**Task prompt**
Copy, from the data below, each line that has the word "Spoon".

**Input material**
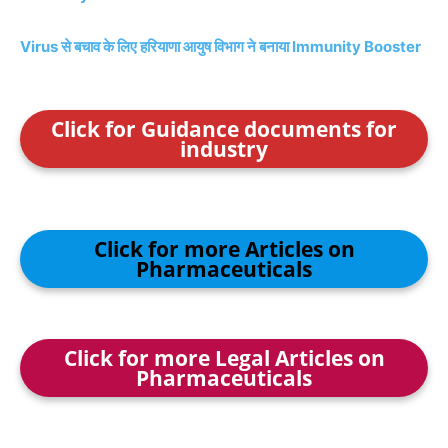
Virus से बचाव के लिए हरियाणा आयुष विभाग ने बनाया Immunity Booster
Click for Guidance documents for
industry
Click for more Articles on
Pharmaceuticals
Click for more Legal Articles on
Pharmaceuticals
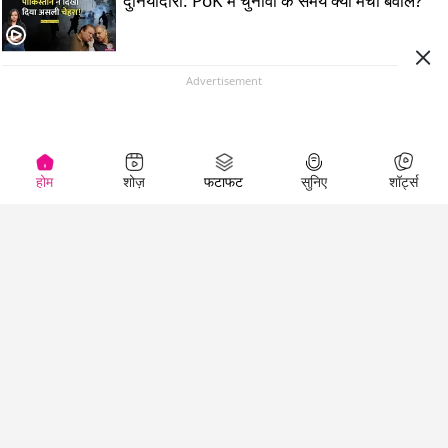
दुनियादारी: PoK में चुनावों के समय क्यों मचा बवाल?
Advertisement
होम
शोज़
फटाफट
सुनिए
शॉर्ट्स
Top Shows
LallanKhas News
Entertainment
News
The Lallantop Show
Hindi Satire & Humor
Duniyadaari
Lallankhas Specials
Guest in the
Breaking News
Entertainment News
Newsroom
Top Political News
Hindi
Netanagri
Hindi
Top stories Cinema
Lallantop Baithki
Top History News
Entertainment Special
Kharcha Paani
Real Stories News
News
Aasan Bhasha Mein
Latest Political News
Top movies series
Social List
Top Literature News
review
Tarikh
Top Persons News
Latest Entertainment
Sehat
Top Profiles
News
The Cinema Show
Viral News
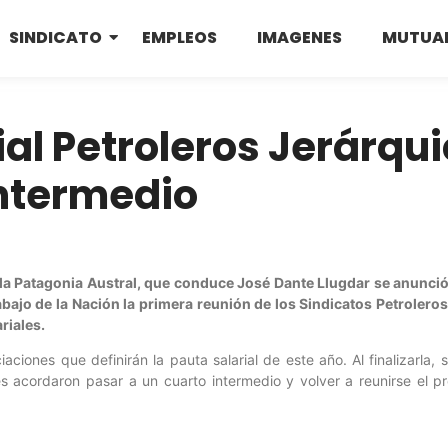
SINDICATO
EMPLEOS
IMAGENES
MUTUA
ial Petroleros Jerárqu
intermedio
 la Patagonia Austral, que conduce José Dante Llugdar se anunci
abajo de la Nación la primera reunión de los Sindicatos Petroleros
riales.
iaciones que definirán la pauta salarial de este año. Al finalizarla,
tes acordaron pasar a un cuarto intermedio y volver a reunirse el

==

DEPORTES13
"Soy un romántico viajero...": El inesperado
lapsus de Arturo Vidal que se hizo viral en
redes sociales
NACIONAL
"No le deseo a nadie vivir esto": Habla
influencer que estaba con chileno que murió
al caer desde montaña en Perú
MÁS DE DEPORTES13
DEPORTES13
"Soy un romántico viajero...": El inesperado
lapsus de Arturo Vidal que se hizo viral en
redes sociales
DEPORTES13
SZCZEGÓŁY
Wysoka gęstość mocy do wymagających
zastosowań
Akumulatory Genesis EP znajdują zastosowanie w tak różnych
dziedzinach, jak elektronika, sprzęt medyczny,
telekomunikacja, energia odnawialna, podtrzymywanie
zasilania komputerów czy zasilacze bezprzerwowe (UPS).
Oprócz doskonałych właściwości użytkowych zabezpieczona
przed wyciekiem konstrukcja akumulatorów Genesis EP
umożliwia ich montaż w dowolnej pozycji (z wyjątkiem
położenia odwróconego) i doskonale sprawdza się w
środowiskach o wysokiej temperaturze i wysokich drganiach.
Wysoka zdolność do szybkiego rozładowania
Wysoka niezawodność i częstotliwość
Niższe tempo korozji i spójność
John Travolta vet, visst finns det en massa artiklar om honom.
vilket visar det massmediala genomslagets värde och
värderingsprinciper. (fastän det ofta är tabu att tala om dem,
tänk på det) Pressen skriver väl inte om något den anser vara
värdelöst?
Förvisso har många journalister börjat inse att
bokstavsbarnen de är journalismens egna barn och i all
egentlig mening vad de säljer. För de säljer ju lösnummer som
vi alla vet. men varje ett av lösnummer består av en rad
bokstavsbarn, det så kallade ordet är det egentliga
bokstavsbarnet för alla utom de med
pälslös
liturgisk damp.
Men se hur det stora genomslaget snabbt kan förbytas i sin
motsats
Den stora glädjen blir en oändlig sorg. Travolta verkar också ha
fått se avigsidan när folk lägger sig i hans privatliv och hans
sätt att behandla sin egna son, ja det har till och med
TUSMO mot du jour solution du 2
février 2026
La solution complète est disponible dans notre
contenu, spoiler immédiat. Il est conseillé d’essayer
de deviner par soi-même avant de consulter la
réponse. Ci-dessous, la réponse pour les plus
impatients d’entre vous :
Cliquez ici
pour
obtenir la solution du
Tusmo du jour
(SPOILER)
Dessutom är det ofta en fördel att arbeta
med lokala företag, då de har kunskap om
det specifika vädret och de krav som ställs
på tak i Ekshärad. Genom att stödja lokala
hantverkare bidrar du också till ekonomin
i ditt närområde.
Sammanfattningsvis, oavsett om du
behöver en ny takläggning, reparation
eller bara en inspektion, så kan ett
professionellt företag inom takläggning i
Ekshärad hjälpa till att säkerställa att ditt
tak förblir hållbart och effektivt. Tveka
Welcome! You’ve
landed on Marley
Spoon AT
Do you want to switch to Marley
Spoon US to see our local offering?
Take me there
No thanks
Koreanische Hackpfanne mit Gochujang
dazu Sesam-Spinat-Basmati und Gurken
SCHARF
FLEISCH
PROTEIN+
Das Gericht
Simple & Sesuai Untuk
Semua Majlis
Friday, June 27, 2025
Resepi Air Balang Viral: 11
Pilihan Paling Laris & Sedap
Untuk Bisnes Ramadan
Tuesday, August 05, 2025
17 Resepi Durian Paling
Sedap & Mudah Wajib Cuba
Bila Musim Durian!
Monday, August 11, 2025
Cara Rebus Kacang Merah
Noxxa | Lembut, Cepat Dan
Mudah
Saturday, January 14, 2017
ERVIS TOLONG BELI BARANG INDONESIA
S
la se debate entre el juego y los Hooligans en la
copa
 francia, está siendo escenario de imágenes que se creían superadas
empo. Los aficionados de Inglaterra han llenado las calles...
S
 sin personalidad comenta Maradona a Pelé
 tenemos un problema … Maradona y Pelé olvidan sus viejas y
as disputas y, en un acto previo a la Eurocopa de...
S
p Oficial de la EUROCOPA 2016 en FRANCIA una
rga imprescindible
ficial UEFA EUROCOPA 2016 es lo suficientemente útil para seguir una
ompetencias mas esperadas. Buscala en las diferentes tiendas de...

**Your solution**
Spoon AT
Spoon US to see our local offering?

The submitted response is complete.